Some Montford Point Marines remain bitter about their time there

The first few weeks didn't go well.

"The sergeant that I relieved was rather belligerent," McDowell says. "He kept using the N-word, so we had to come to knuckle junction two or three times. More busted lips and black eyes. We fought, and the Koreans thought we were nuts."

Months later, McDowell was wounded. And that same sergeant ran to help carry him to safety.

"And complaining all the way, you know, using the N-word," he says.

Later though, after the war, the sergeant asked to work with McDowell, and they became close enough that McDowell later traveled to the man's funeral.

He says some Montford Point Marines remain bitter about their time there. But he says race relations in the military have improved greatly, and he and many of the other early Black Marines went on to better lives in part because they went through Montford Point.
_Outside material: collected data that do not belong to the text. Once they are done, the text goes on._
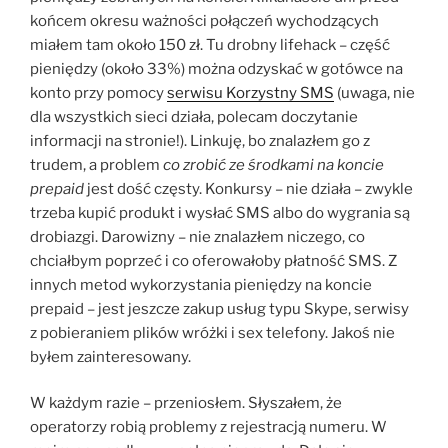
końcem okresu ważności połączeń wychodzących
miałem tam około 150 zł. Tu drobny lifehack – część
pieniędzy (około 33%) można odzyskać w gotówce na
konto przy pomocy
serwisu Korzystny SMS
(uwaga, nie
dla wszystkich sieci działa, polecam doczytanie
informacji na stronie!). Linkuję, bo znalazłem go z
trudem, a problem
co zrobić ze środkami na koncie
prepaid
jest dość częsty. Konkursy – nie działa – zwykle
trzeba kupić produkt i wysłać SMS albo do wygrania są
drobiazgi. Darowizny – nie znalazłem niczego, co
chciałbym poprzeć i co oferowałoby płatność SMS. Z
innych metod wykorzystania pieniędzy na koncie
prepaid – jest jeszcze zakup usług typu Skype, serwisy
z pobieraniem plików wróżki i sex telefony. Jakoś nie
byłem zainteresowany.
W każdym razie – przeniosłem. Słyszałem, że
operatorzy robią problemy z rejestracją numeru. W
"It helped me in many, many ways," McDowell says. "It gave me the ambition to go to school and get a degree ... the combination of that, plus, the schooling, I found out that I wasn't afraid to make decisions."

At 94, McDowell says he knows this could be his last visit to his old boot camp. And he fears that after all the Montford Point Marines are gone, their significance may be lost, too.

"As time goes by, I think this whole business of Montford Point becomes fuzzy," he says. "You know, that whole business will sort of fade into oblivion."

But some of the buildings they used will stand as a reminder. Now armored better against time and storms.